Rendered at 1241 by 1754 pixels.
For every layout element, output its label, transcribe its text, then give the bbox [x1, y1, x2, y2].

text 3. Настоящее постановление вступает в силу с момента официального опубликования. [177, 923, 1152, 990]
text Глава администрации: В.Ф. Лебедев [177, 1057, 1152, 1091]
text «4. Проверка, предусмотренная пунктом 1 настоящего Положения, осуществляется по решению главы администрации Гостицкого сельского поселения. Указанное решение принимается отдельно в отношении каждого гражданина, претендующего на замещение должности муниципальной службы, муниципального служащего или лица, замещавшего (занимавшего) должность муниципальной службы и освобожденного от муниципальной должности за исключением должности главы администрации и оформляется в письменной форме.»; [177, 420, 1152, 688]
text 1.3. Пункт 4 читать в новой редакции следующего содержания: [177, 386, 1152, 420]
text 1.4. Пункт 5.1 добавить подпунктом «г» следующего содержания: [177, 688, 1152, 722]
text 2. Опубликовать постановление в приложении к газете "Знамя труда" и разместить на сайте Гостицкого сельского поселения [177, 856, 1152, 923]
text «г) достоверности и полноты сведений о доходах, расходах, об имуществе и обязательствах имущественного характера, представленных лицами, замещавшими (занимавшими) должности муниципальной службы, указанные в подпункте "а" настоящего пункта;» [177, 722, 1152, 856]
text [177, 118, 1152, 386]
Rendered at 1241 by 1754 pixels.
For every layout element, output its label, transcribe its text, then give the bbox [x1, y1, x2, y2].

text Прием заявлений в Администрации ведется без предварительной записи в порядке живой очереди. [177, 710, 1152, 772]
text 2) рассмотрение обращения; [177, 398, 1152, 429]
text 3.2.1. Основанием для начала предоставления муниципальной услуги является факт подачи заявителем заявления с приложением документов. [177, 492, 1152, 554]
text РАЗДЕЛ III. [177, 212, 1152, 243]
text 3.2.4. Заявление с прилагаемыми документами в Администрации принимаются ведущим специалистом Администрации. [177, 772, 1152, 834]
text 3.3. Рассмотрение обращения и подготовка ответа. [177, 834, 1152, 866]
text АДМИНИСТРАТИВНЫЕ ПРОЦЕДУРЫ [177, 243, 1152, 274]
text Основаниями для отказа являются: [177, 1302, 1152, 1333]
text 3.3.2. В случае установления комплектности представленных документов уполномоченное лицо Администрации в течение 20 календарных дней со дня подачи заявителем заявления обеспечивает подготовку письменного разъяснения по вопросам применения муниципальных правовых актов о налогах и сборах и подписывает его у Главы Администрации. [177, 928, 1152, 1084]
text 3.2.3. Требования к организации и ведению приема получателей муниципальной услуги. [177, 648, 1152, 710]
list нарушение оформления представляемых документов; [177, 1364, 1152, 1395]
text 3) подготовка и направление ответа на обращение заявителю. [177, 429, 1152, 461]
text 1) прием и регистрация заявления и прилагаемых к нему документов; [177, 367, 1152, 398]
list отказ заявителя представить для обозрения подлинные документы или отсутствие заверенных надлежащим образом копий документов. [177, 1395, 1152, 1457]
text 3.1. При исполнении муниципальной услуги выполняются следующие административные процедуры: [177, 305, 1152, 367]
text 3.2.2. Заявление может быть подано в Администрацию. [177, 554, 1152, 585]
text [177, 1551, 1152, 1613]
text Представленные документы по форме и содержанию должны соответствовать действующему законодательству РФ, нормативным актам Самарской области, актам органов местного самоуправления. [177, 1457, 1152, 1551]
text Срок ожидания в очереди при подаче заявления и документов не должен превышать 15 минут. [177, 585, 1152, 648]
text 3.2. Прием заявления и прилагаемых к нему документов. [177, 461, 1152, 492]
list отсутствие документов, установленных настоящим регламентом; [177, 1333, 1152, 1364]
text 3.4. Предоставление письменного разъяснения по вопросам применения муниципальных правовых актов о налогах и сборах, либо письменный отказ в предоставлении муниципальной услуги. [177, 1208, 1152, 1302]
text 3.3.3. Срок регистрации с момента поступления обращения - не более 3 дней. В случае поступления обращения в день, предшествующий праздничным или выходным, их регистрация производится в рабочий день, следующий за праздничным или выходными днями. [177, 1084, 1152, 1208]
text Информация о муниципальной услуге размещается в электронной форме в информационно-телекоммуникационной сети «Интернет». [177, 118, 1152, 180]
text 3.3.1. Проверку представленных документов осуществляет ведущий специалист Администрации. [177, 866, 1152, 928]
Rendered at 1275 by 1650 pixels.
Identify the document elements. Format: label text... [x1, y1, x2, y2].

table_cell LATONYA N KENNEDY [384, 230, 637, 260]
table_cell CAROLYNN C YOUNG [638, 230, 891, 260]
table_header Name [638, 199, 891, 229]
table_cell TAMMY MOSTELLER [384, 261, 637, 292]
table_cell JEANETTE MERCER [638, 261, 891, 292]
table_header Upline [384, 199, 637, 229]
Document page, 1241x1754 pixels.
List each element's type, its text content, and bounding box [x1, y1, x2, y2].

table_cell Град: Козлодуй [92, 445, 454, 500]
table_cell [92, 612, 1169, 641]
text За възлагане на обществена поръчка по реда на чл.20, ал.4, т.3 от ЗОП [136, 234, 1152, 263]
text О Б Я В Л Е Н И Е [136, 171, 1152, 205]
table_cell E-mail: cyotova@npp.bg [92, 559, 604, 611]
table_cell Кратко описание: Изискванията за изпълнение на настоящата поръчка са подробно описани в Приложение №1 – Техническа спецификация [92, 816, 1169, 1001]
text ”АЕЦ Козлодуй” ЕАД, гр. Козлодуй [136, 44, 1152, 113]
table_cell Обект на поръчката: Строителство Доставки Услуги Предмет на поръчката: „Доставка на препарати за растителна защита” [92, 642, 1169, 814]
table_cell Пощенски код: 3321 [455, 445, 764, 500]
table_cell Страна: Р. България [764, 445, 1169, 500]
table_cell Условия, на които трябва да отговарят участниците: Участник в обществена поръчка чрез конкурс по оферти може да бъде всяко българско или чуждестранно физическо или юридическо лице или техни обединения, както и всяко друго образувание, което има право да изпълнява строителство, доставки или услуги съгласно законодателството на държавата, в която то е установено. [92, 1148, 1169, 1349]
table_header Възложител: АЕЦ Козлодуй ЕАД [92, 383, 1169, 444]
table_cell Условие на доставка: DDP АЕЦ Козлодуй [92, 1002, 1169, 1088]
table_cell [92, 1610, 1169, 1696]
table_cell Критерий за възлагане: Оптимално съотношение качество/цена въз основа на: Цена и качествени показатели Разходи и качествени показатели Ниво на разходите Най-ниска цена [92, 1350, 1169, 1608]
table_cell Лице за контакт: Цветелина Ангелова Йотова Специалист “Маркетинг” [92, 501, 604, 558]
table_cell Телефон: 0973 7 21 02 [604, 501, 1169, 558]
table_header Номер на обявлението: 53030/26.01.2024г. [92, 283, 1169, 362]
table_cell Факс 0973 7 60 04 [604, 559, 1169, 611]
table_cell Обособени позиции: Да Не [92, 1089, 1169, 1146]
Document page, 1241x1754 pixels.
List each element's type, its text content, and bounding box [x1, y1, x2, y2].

----

Search the material for the string "муниципальных" and show every line that has it.

Result >>
text 3.3.2. В случае установления комплектности представленных документов уполномоченное лицо Администрации в течение 20 календарных дней со дня подачи заявителем заявления обеспечивает подготовку письменного разъяснения по вопросам применения муниципальных правовых актов о налогах и сборах и подписывает его у Главы Администрации. [177, 928, 1152, 1084]
text 3.4. Предоставление письменного разъяснения по вопросам применения муниципальных правовых актов о налогах и сборах, либо письменный отказ в предоставлении муниципальной услуги. [177, 1208, 1152, 1302]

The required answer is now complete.